The words echoed through his mind as he opened his eyes, a terrible fog distorting everything within his head. Something was not right. Everything in the room was calm, yet behind his memory he could see chaos. Nurses were running about, a doctor was shouting orders, and someone else, a woman, was screaming. None of this was going on in the room, but for some reason he saw it clearly.
Room 1130.
They we
re in room 1130.
He shifted positions and looked over at Kim, only she wasn’t there. Blood marked an outline where she had been, along with a terrible substance that might have been fecal matter. Urine hung in the air.
“Kim!” he shouted while standing from the bed.
She wasn’t in the room, nor was the IV pole, and the oxygen she usually took in through her nose at night had been shut off, the cord with its nosepiece dangling against the wall.

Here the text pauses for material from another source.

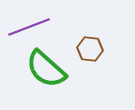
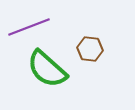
green semicircle: moved 1 px right
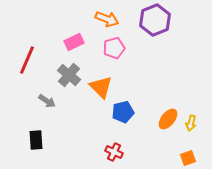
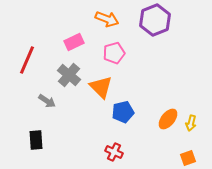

Oh God, Kim. Something awful had happened and for some reason he had slept through it, his mind only catching glimpses of things as it happened.
Ron ran out into the hallway, his voice shattering the two AM stillness as he demanded to know what had happened to Kim.
No one came to his aid.
He went to the nurse’s station. Hillary, Stacy, and Mark were there, each one doing something different. Amid their work, the three were laughing about the ghost people sometimes claimed to see around the floor. Ron had heard about this wandering spirit many times during his visits. Apparently it was the father of an eighteen-year-old Cystic Fibrosis patient that was fading fast who had taken his own life in hopes that his lungs would be right for a transplant.
“Hey, what happened to Kim?” Ron demanded.
The three went on laughing about the ghost.
“Hey!” he snapped. “What’s going on here? What happened to Kim?”
Again there was no response.
Movement caught his attention. A man came out of Kim’s room. Ron raced over to him; questions about Kim firing at random, yet the man, like the nurses, did not say anything. He did, however, point down the hall.
Ron went that way, though he wasn’t sure why. If something bad had happened they would have taken her to the emergency room. Down the hallway was nothing but patient rooms.
The man stopped outside of the nutrition room, which also served as a break room for nurses. Most people didn’t realize it, but the nurses didn’t care if you went in to fill up a coffee mug or grab some tea or use the microwave or fridge, especially when you were a frequent visitor of a Cystic Fibrosis patient. Ron hadn’t known this for a week and still cringed at the amount of money he had spent in the cafeteria below on coffee and snacks every day.